Ein weiteres Problem: die Geografie. Bewerber und freie Ausbildungsplätze fallen nicht immer zusammen. So gab es laut BA im Juli in NRW 2417 erfolglose Bewerber für einen Ausbildungsplatz als Verkäufer, dem gegenüber standen aber 2316 zu vergebende Plätze. Mittelstädt fordert deshalb ein Azubi-Ticket für NRW.
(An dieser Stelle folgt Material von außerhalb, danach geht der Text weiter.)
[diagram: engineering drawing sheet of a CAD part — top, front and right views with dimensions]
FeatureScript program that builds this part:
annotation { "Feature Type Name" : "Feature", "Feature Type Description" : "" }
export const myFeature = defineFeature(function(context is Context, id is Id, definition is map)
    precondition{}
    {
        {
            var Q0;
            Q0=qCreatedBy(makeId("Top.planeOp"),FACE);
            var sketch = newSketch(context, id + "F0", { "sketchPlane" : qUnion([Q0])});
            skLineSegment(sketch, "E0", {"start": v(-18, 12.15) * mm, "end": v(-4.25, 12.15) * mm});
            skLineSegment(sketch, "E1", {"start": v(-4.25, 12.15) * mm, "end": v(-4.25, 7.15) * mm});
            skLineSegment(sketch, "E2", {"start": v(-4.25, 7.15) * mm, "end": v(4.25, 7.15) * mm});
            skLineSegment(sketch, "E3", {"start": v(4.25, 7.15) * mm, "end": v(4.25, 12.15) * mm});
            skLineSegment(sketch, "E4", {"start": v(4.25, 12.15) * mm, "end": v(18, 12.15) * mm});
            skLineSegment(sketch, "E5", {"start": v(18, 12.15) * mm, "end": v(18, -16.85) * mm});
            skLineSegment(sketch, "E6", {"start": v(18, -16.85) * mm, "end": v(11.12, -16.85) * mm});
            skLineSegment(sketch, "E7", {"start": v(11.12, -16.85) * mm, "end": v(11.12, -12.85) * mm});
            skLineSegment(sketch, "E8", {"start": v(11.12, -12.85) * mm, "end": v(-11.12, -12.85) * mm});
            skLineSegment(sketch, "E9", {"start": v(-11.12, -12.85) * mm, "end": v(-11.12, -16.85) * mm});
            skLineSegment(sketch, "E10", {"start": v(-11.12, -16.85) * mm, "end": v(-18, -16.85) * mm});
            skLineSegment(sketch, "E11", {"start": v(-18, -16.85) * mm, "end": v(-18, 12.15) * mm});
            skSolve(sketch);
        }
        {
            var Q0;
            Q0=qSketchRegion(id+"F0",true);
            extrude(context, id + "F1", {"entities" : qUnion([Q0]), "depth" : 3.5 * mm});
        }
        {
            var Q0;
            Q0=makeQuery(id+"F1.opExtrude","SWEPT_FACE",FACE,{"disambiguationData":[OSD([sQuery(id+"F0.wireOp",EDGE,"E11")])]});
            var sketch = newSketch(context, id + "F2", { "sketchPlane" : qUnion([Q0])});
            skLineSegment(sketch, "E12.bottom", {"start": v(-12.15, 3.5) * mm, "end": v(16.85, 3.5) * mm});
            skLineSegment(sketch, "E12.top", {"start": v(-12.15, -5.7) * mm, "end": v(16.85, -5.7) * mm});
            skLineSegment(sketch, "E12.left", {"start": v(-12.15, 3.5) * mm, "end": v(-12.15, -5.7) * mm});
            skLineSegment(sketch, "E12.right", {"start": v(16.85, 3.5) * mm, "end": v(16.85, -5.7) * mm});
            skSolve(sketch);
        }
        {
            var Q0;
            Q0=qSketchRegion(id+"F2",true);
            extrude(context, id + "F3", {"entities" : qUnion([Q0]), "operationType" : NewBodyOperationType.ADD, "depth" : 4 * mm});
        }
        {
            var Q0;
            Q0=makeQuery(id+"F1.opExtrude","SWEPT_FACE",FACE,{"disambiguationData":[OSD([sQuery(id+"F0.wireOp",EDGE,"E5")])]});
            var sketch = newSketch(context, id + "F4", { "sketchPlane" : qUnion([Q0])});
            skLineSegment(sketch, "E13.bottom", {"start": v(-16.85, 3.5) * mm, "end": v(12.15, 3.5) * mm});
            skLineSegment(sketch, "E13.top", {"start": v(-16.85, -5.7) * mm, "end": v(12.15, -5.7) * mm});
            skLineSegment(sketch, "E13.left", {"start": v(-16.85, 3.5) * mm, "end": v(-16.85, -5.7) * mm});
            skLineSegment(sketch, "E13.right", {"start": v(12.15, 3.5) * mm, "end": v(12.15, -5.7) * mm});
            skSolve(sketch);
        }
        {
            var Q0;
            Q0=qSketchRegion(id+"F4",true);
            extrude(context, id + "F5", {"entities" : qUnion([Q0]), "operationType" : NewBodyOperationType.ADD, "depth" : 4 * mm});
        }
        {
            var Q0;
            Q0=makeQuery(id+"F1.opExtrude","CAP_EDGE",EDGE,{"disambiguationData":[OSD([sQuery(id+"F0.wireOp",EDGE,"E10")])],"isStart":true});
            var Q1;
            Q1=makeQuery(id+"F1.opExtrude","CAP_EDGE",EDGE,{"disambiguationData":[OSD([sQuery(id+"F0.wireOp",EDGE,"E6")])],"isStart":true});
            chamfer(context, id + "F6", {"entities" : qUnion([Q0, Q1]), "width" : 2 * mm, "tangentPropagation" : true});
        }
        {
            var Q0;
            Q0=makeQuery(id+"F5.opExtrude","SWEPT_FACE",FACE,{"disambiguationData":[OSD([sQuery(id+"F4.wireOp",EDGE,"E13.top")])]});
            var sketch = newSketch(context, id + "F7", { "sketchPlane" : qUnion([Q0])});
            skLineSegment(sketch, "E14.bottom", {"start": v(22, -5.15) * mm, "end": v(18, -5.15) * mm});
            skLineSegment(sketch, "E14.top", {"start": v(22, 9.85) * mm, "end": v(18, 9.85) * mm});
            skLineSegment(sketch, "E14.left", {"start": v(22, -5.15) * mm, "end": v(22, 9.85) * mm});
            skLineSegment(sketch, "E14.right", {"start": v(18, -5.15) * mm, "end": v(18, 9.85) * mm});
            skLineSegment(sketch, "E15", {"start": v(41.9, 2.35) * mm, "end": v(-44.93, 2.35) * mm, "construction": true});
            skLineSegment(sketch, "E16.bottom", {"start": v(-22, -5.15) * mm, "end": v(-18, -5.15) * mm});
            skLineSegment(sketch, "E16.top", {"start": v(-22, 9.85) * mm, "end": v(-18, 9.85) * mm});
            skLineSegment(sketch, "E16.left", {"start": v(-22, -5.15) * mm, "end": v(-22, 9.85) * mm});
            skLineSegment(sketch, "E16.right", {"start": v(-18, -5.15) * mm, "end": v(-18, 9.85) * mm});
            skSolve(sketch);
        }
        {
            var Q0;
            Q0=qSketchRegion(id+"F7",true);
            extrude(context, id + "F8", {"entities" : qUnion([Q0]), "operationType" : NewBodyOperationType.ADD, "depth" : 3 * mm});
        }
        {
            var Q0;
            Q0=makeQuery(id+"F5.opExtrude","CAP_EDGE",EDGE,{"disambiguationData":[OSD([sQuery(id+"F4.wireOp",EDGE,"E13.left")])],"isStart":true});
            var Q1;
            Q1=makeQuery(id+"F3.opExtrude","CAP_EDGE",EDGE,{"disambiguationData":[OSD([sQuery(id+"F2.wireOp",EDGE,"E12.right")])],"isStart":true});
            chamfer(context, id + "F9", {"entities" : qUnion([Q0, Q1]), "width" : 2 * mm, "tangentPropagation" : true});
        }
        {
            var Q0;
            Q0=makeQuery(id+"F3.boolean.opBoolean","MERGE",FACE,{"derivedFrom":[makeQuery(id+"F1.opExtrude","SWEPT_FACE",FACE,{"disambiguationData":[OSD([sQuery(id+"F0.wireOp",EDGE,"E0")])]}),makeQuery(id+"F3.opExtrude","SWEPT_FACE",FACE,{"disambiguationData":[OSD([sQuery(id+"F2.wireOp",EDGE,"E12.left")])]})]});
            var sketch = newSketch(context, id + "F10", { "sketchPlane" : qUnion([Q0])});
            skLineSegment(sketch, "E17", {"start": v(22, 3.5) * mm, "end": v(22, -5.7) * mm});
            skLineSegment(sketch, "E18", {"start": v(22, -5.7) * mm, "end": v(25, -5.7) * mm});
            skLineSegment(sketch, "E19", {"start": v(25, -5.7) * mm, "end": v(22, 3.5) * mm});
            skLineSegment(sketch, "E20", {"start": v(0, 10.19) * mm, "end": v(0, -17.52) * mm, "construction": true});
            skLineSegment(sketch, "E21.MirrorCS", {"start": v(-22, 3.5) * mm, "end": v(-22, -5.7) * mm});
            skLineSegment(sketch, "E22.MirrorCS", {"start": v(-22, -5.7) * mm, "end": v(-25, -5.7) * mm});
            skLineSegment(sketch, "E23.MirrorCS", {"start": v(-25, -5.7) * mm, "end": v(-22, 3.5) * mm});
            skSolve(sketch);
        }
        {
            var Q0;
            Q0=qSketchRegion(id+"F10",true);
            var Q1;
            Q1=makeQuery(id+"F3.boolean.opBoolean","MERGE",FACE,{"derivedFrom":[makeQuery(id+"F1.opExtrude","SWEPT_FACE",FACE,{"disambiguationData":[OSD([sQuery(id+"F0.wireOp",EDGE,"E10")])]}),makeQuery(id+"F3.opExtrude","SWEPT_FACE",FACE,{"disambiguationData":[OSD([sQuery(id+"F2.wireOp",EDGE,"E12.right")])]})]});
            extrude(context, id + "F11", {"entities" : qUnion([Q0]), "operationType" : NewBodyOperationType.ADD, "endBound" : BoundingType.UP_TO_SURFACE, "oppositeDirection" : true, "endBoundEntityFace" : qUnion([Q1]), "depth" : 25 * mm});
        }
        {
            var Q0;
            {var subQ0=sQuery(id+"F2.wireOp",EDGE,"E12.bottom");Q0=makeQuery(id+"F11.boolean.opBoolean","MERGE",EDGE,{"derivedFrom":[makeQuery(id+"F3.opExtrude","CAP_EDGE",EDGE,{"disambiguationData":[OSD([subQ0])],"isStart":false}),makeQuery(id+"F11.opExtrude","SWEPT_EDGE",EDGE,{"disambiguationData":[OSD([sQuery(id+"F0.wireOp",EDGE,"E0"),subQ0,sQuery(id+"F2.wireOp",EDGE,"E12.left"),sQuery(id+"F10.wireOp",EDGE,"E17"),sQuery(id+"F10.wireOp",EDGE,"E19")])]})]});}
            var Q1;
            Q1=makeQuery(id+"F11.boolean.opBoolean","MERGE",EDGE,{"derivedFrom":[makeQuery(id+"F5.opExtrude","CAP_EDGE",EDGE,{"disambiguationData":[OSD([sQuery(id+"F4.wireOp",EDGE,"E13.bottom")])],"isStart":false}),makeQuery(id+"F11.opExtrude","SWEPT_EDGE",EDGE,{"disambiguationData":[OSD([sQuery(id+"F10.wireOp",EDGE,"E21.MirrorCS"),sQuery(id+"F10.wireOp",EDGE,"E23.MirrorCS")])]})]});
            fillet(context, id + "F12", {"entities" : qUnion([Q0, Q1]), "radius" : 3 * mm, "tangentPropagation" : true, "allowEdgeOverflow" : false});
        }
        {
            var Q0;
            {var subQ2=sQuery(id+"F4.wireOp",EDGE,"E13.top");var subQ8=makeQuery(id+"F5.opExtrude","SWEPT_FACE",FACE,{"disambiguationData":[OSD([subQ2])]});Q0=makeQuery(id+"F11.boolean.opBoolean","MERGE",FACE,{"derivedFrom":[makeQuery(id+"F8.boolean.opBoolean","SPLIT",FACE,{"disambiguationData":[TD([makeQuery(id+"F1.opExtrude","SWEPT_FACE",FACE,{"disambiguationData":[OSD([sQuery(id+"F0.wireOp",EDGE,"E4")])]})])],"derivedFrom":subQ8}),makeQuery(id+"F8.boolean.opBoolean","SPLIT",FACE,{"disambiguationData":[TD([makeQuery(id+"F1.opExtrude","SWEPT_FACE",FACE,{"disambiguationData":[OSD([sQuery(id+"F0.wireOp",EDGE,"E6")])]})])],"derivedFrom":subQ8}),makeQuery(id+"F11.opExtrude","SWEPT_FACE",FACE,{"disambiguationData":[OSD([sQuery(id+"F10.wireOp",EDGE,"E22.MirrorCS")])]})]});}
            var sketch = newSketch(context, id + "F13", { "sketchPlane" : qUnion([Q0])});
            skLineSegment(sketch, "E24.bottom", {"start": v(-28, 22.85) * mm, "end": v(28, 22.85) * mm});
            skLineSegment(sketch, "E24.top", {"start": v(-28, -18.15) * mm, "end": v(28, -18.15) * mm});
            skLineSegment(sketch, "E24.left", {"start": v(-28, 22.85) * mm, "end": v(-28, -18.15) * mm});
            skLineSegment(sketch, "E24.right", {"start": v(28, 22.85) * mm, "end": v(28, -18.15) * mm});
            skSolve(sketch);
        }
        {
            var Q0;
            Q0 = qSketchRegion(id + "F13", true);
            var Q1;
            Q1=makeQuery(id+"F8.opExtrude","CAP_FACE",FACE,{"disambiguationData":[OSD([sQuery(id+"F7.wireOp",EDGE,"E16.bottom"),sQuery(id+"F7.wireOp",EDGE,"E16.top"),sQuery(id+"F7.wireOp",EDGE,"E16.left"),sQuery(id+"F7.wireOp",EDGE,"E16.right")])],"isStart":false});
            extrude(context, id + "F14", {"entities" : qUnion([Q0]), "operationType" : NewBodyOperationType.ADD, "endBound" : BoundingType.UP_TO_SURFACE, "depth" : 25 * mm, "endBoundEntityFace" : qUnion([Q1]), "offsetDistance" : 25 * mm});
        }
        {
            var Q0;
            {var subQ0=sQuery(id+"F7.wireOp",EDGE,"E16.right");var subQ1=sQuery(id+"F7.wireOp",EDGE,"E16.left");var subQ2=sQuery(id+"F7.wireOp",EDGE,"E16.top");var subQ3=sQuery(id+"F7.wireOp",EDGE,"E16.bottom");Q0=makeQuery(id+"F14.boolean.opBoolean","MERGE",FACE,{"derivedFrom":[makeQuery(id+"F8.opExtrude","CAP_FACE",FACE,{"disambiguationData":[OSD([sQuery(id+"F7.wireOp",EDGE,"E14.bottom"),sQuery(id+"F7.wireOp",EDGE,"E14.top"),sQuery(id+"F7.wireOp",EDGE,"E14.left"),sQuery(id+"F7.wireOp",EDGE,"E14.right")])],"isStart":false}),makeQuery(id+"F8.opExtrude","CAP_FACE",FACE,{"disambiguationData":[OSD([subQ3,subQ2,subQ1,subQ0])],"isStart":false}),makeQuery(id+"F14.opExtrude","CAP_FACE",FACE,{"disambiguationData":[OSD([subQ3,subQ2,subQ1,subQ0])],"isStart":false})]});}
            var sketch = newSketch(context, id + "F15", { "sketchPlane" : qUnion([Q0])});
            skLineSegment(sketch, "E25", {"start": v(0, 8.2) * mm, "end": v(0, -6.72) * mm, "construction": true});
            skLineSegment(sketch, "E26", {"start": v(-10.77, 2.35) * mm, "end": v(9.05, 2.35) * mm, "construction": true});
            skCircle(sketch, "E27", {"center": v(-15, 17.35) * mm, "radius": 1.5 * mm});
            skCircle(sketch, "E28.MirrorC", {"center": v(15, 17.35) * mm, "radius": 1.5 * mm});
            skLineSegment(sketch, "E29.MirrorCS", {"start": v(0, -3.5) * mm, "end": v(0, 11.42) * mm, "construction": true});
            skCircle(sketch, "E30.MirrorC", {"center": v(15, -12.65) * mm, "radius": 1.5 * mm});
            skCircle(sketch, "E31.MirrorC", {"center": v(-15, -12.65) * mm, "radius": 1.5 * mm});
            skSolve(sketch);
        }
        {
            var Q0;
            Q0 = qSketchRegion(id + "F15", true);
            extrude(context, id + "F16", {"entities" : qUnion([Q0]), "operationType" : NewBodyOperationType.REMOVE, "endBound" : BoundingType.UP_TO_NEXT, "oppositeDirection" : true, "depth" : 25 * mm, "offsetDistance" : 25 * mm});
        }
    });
Kritische Stimmen kommen von den Gewerkschaften. Während die Zahl der Bewerber steige, gehe das Angebot stetig zurück, sagt Michael Hermund, Arbeitsmarktexperte des DGB NRW. „Die Verantwortung für diese Misere tragen vor allem die Unternehmen, die zu wenig Ausbildungsstellen anbieten.“ Nur jedes vierte Unternehmen bilde überhaupt aus. Tatsächlich ist die Ausbildungsbetriebsquote, also der Anteil der Betriebe mit Lehrlingen gemessen an allen Firmen, zurückgegangen: 2008 lag die Quote in NRW noch bei 26,3 Prozent, in den darauffolgenden Jahren nahm sie kontinuierlich ab und betrug im vergangenen Jahr gerade einmal 22,4 Prozent.

„Wir erwarten von der neuen Landesregierung, dass sie das Problem an der Wurzel packt und die Unternehmen endlich stärker in die Pflicht nimmt“, fordert Hermund. Der DGB-Experte verlangt die Einführung einer Ausbildungsumlage, wie es sie bereits in der Pflege und dem Bauhauptgewerbe gibt. Dabei zahlen alle Firmen je nach Größe in einen Fonds ein.